Reputation: 163
df1:
a = c(2, 3, 5, 8, 10, 12)
b = c("NA", "bb", "cc", "aa", "bb", "aa")
c = c("bb", "aa", "bb", "cc", "aa", "aa")
d = c("aa", "cc", "bb", "aa", "aa", "aa")
e = c(TRUE, FALSE, TRUE, FALSE, TRUE, FALSE)
df1 = data.frame(a, b, c, d, e)
Looking to evaluate the proportion of all values combined in b, c, d and then change any category with a proportion below 20% to "Rare".
Output:
a b c d e
2 NA bb aa true
3 bb aa rare false
5 rare bb bb true
8 aa rare aa false
10 bb aa aa true
12 aa aa aa false
Upvotes: 1
Views: 37
Reputation: 145985
Here's a base R approach:
# convert string "NA" to actual missing values NA
df1[df1 == "NA"] = NA
cols = c("b", "c", "d")
freq = prop.table(table(unlist(df1[cols])))

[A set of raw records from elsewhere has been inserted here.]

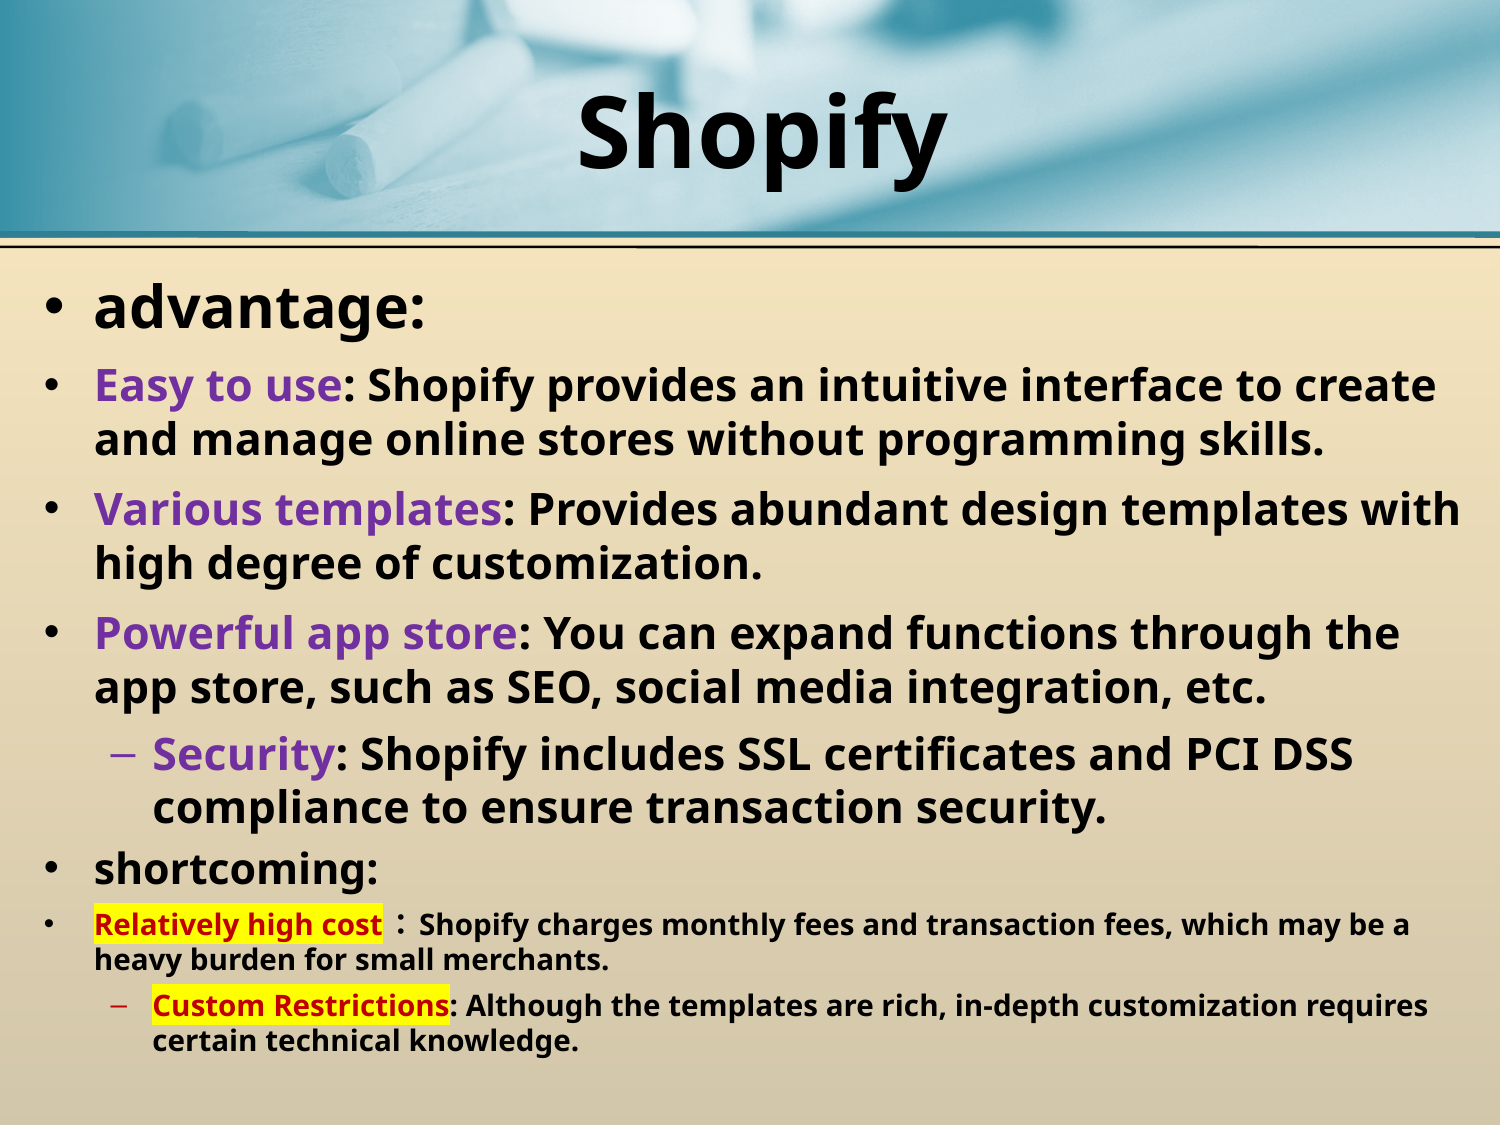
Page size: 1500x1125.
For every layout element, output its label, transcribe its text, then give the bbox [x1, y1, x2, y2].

title Shopify [45, 24, 1481, 233]
list advantage: Easy to use: Shopify provides an intuitive interface to create and manage online stores without programming skills. Various templates: Provides abundant design templates with high degree of customization. Powerful app store: You can expand functions through the app store, such as SEO, social media integration, etc. Security: Shopify includes SSL certificates and PCI DSS compliance to ensure transaction security. shortcoming: Relatively high cost：Shopify charges monthly fees and transaction fees, which may be a heavy burden for small merchants. Custom Restrictions: Although the templates are rich, in-depth customization requires certain technical knowledge. [29, 262, 1481, 1103]
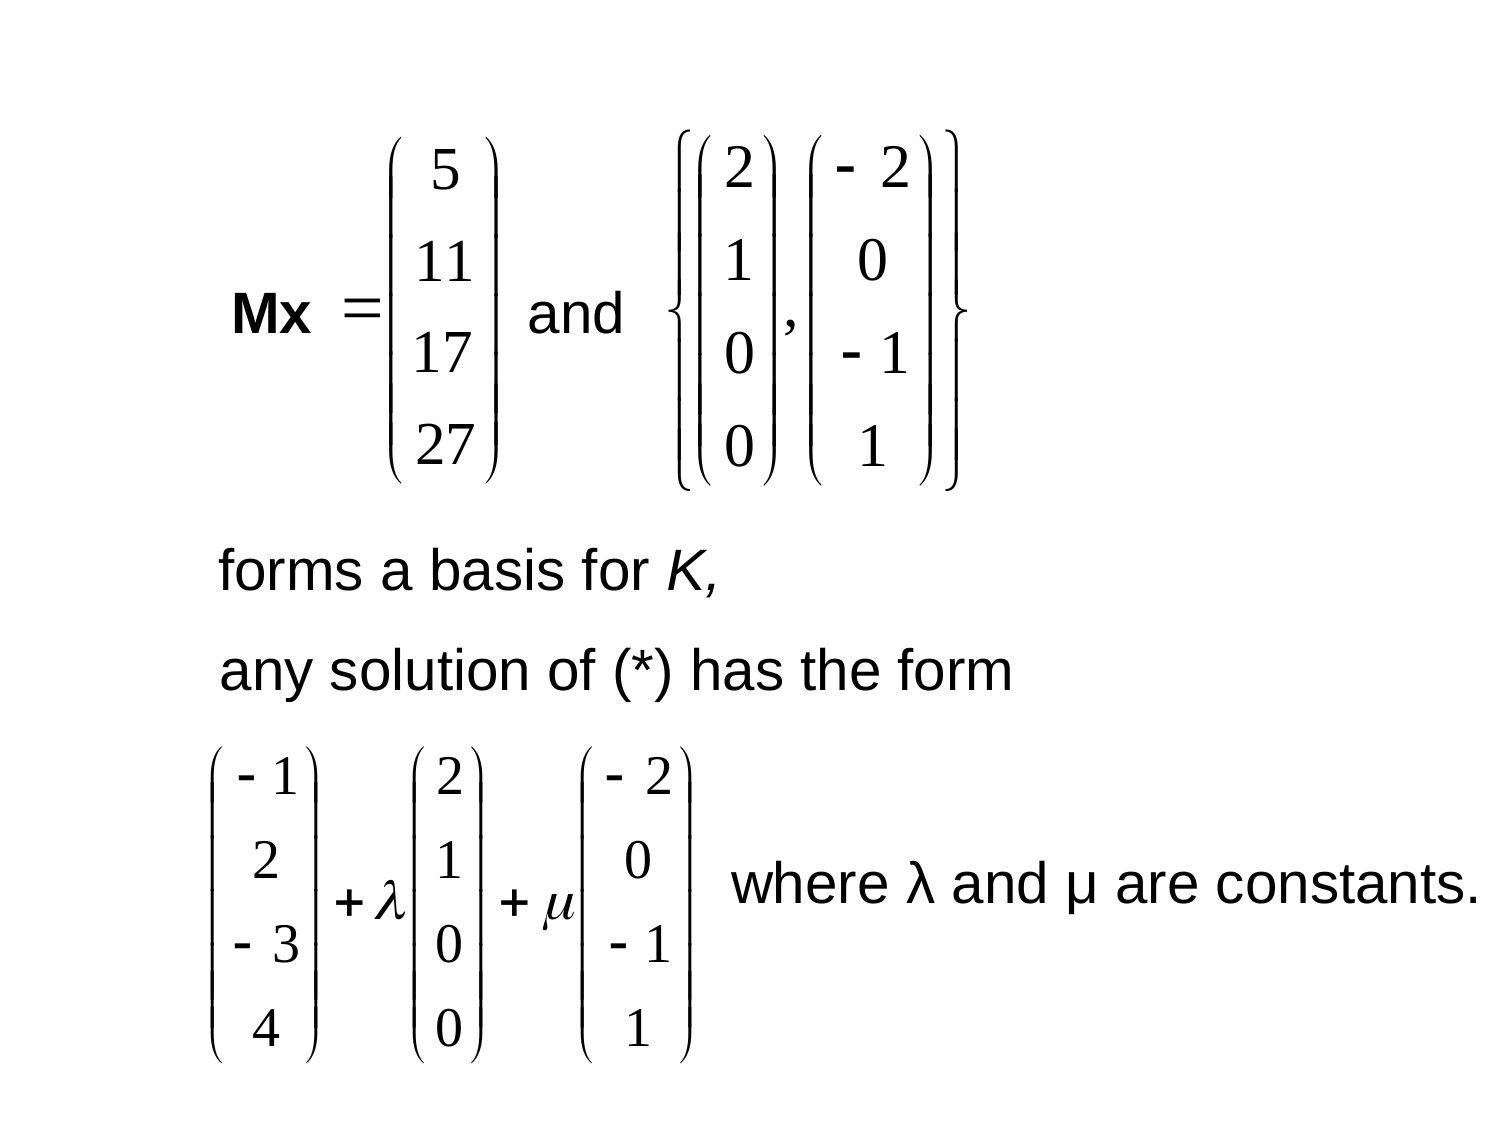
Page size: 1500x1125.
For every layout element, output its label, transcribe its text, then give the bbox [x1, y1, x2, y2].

text_box forms a basis for K, [203, 525, 737, 610]
text_box Mx [216, 267, 324, 353]
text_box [329, 126, 519, 495]
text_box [198, 737, 708, 1074]
text_box where λ and μ are constants. [716, 837, 1498, 923]
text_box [655, 119, 981, 503]
text_box and [523, 267, 650, 353]
text_box any solution of (*) has the form [204, 624, 1031, 710]
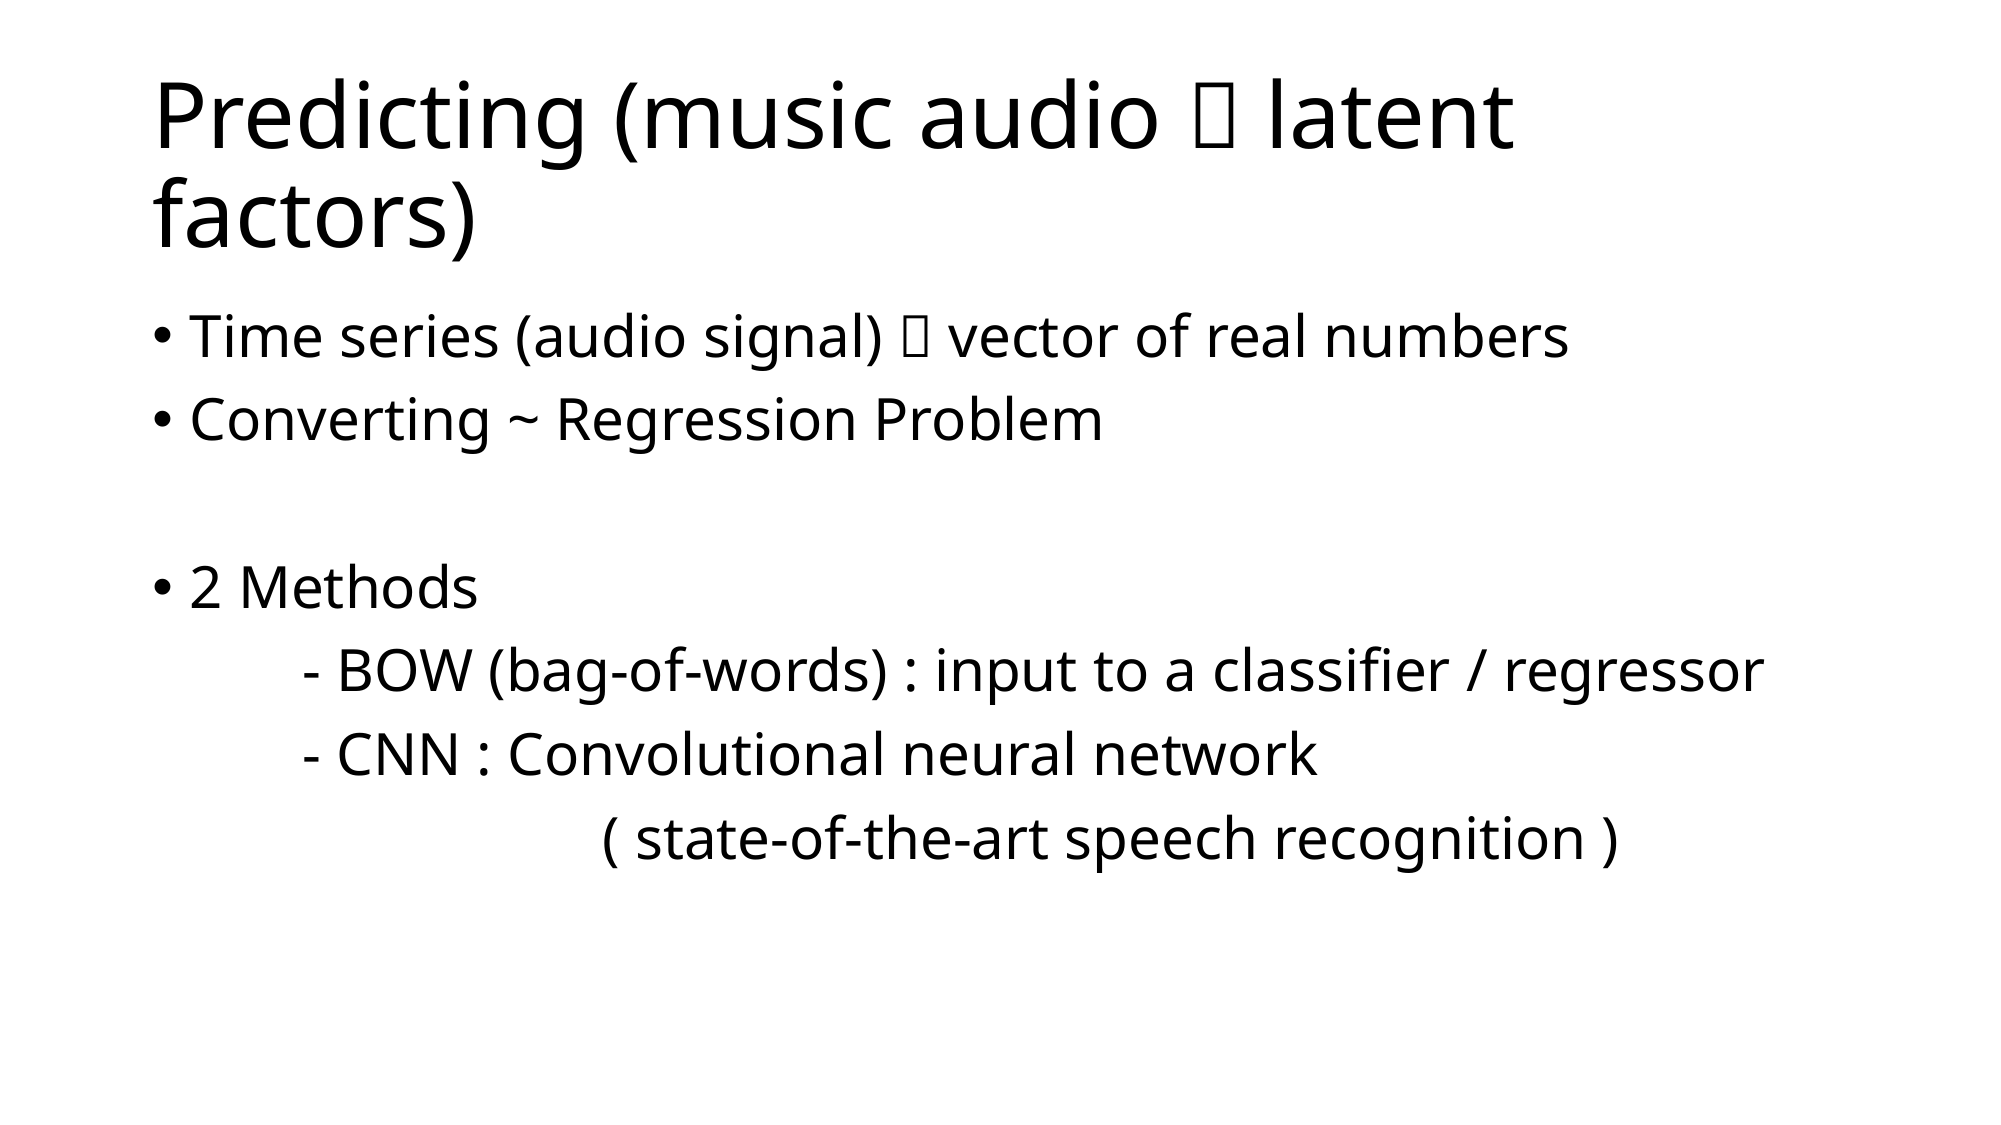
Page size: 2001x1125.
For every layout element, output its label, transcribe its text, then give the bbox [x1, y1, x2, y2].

title Predicting (music audio  latent factors) [137, 59, 1863, 278]
list Time series (audio signal)  vector of real numbers Converting ~ Regression Problem 2 Methods - BOW (bag-of-words) : input to a classifier / regressor - CNN : Convolutional neural network ( state-of-the-art speech recognition ) [137, 299, 1863, 1066]
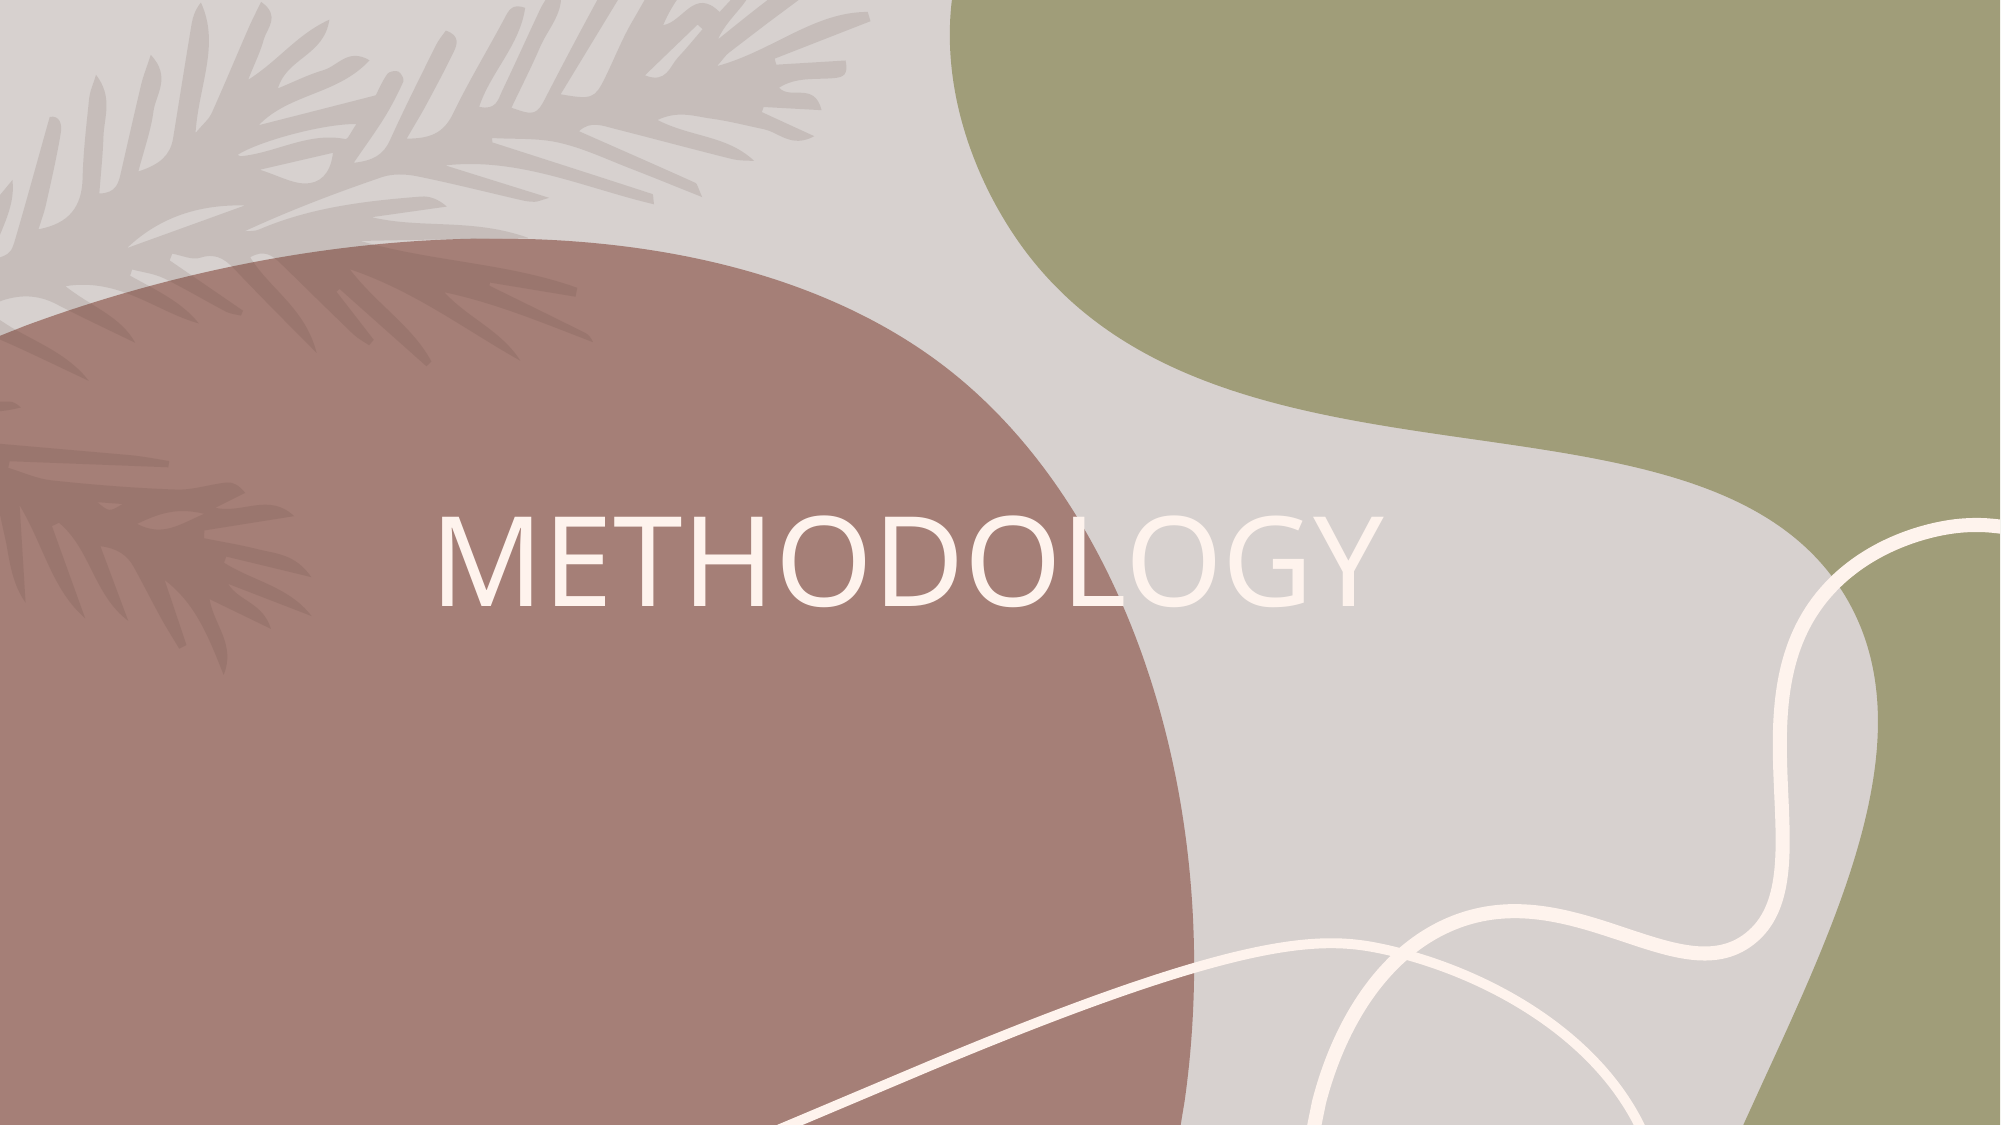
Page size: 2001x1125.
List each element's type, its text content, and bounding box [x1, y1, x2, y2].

title METHODOLOGY [415, 350, 1499, 642]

make_rare = names(freq)[freq < 0.2]
df1[cols] = lapply(df1[cols], function(x) replace(x, x %in% make_rare, "rare"))
df1
# a b c d e
# 1 2 <NA> bb aa TRUE
# 2 3 bb aa rare FALSE
# 3 5 rare bb bb TRUE
# 4 8 aa rare aa FALSE
# 5 10 bb aa aa TRUE
# 6 12 aa aa aa FALSE
Upvotes: 1